Selected text:
◇ ◇ ◇ ◇ ◇ ◇ ◇

We’ve already made a big leap outside of our comfort zones by just even being abroad- what’s another few steps to be actually (not artificially), in MacCannel’s words, “at one” with the city.
I originally decided to read Anna Quindlen’s Imagined London because, in the Amazon book description, it mentioned that Quindlen is a Philadelphia native, like myself. However, as I began to delve into the pages of her book, I soon came to realize that she and I have a lot more in common that just that.
Imagined London is a look at the famous world capital through the eyes of a bibliophile, comparing the city as described on the pages of classic novels with what she experiences first-hand exploring the streets. Within the first few chapters, she confesses that, in her mind, she felt like she had often visited London in reading the works of authors like Charles Dickens and Sir Arthur Conan Doyle; in her own words, “…I had been [there] in my imagination before I ever set foot in England.”
And I totally get it. She recalls her first “visit” to London while “…sitting in a chair in a suburb of Philadelphia”; as someone who went to school in a Philadelphia suburb, I can definitely identify with that image. My own love of reading was fostered as I curled up with a book in my favorite place in the library: the bay window overlooking the hills behind the school. It was there that I used to sit for hours reading Harry Potter and Peter Pan, gazing out at the world beyond and imagining what was out there. It’s nice to know that I have a kindred spirit in Anna Quindlen.
Quindlen relates her travels with the authors and the stories associated with each location. For instance, she compares her view of the beautiful park area surrounding the magnificent St. Paul’s Cathedral with what Charles Dickens describes in Little Dorrit: “….a square courtyard where a shrub or two and a patch of grass were as rank… behind it, a jumble of roots”. She talks about the district of Bloomsbury, haven for writers like Virgina Woolf and William Makepeace Thackeray and, today, home of the campus of NYU in London; the Gandhi statue photographed in this section is the centerpiece of Tavistock Square, which I walk through every day when I head to class.

◇ ◇ ◇ ◇ ◇ ◇ ◇

Task requirements:
Answer these questions about the text on Imagined London, numbering your answers to match.
1. What fact in the Amazon book description first led the writer to read the book?
2. Which Charles Dickens novel does Quindlen quote when describing the area around St. Paul's Cathedral?
3. What is the centerpiece of Tavistock Square?

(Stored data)
◇ ◇ ◇ ◇ ◇ ◇ ◇

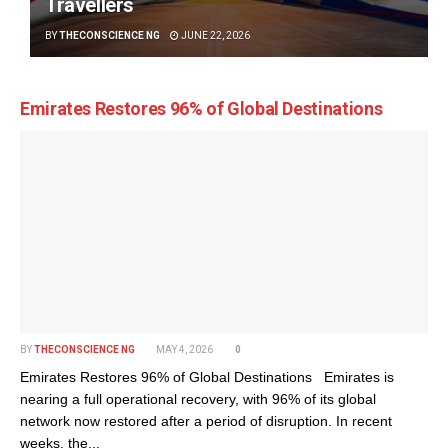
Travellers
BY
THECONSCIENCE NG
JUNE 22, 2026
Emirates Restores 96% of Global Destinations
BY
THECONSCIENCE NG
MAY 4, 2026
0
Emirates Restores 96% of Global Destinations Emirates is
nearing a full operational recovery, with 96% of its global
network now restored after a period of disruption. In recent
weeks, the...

◇ ◇ ◇ ◇ ◇ ◇ ◇

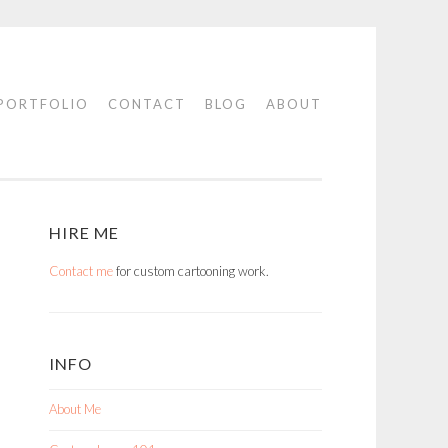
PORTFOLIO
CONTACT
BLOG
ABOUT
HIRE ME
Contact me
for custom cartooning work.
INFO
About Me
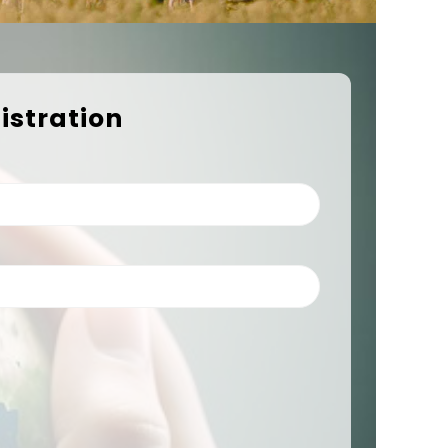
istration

◇ ◇ ◇ ◇ ◇ ◇ ◇

Output for this task:
1. It mentioned that Quindlen is a Philadelphia native, like the writer.
2. Little Dorrit.
3. The Gandhi statue.